A dual SGLT1/2 inhibitor, results of the study, which were presented at the Heart Failure Society of America (HFSA) 2022 annual scientific meeting, suggest use of sotagliflozin could reduce the relative risk of the study’s primary composite endpoint by a third compared to placebo therapy.

“In conclusion, in patients hospitalized for an episode of worsening heart failure, sotagliflozin was relatively well-tolerated and significantly reduced the primary endpoint of cardiovascular death, hospitalization for heart failures and urgent visits for heart failure by 33%,” said Bertram Pitt, MD, professor of medicine emeritus at the University of Michigan School of Medicine, during his presentation at HFSA 2022. “Patients treated with sotagliflozin experienced fewer single as well as multiple heart failure events. Thus, we conclude that sotagliflozin alters the trajectory of patients hospitalized for worsening heart failure.”

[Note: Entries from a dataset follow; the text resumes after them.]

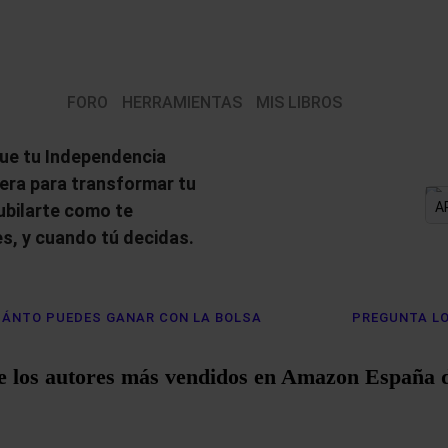
FORO
HERRAMIENTAS
MIS LIBROS
ue tu Independencia
iera para transformar tu
A
jubilarte como te
s, y cuando tú decidas.
ÁNTO PUEDES GANAR CON LA BOLSA
PREGUNTA LO
e los autores más vendidos en Amazon España 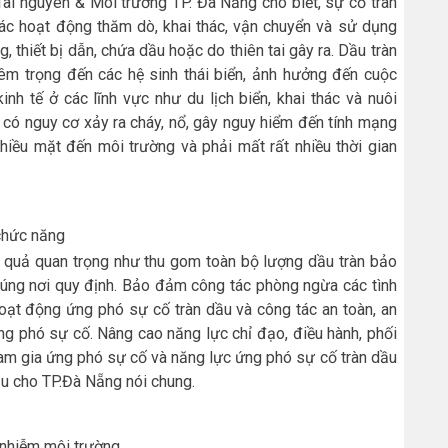
 nguyên & Môi trường TP. Đà Nẵng cho biết, sự cố tràn
 các hoạt động thăm dò, khai thác, vận chuyển và sử dụng
 thiết bị dẫn, chứa dầu hoặc do thiên tai gây ra. Dầu tràn
m trọng đến các hệ sinh thái biển, ảnh hưởng đến cuộc
nh tế ở các lĩnh vực như du lịch biển, khai thác và nuôi
à có nguy cơ xảy ra cháy, nổ, gây nguy hiểm đến tính mạng
hiều mặt đến môi trường và phải mất rất nhiều thời gian
chức năng
t quả quan trọng như thu gom toàn bộ lượng dầu tràn bảo
đúng nơi quy định. Bảo đảm công tác phòng ngừa các tình
oạt động ứng phó sự cố tràn dầu và công tác an toàn, an
 ứng phó sự cố. Nâng cao năng lực chỉ đạo, điều hành, phối
ham gia ứng phó sự cố và năng lực ứng phó sự cố tràn dầu
ầu cho TP.Đà Nẵng nói chung.
ô nhiễm môi trường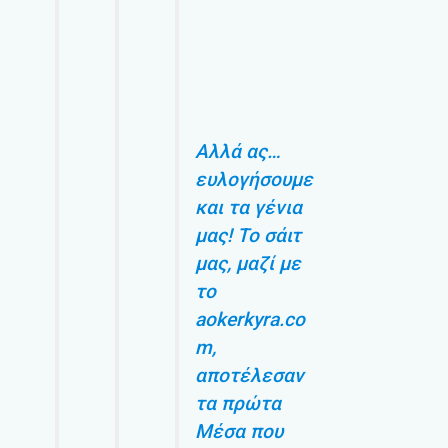
Αλλά ας…
ευλογήσουμε
και τα γένια
μας! Το σάιτ
μας, μαζί με
το
aokerkyra.co
m,
αποτέλεσαν
τα πρώτα
Μέσα που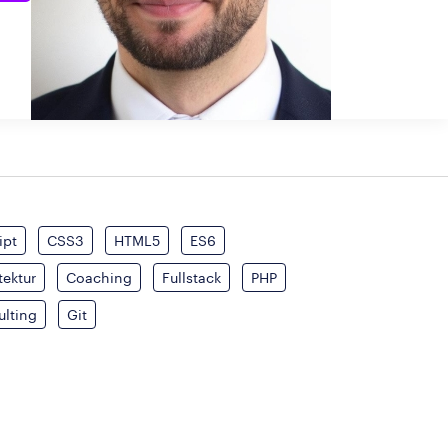
ipt
CSS3
HTML5
ES6
tektur
Coaching
Fullstack
PHP
ulting
Git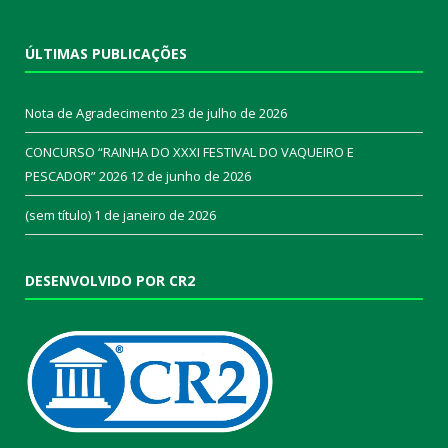
ÚLTIMAS PUBLICAÇÕES
Nota de Agradecimento
23 de julho de 2026
CONCURSO “RAINHA DO XXXI FESTIVAL DO VAQUEIRO E
PESCADOR” 2026
12 de junho de 2026
(sem título)
1 de janeiro de 2026
DESENVOLVIDO POR CR2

The revelations of the cardiometabolic benefits of SLGT2 inhibitors had major impact on the outlook for sotagliflozin. Once examined for the treatment of type 1 diabetes, renewed optimism surrounded the agent and the phase 3 program in heart failure added to the growing optimism. Originally presented at ESC Congress 2021, SOLOIST-WHF and SCORED provided evidence in support of sotagliflozin’s effect on reducing adverse heart failure outcomes. More recently, a multitude of analyses have further detailed the apparent benefits on cardiometabolic health, including renal endpoints. The current post-hoc analysis was designed with the intent of exploring the impact of sotagliflozin on outcomes among patients experiencing a single or multiple heart failure-related events during the trial.

Initial analyses indicated, of the 608 patients randomized to sotagliflozin in the trial, 14.5% experienced 1 primary endpoint event, 4.9% experienced 2 primary endpoint events, and 3.9% experienced 3 or more primary endpoint events. Of the 614 included in the placebo arm, 17.9% experienced 1 primary endpoint event, 8.0% experienced 2 primary endpoint events, and 5.7% experienced 3 or more primary endpoint events. Based on these results investigators determined the odds ratio for experiencing an eventwith sotagliflozin compared to placebo was 0.66 (95% CI, 0.51-0.84; P <.001).

With an interest in learning more about the totality of sotagliflozin data and how it might inform sotagliflozin’s role in care, if approved by the US Food and Drug Administration, Practical Cardiology reached out to Deepak Bhatt, MD, MPH, executive director of interventional cardiovascular programs at Brigham and Women’s Hospital, who served as the principal investigator of both the SOLOIST-WHF and SCORED trials. That conversation can be found in the video below.

This study, “Sotagliflozin, A Dual SGLT1 And SGLT2 Inhibitor, Reduces First And Subsequent Heart Failure-related Events In Patients Admitted For Worsening Heart Failure,” was presented at HFSA 2022.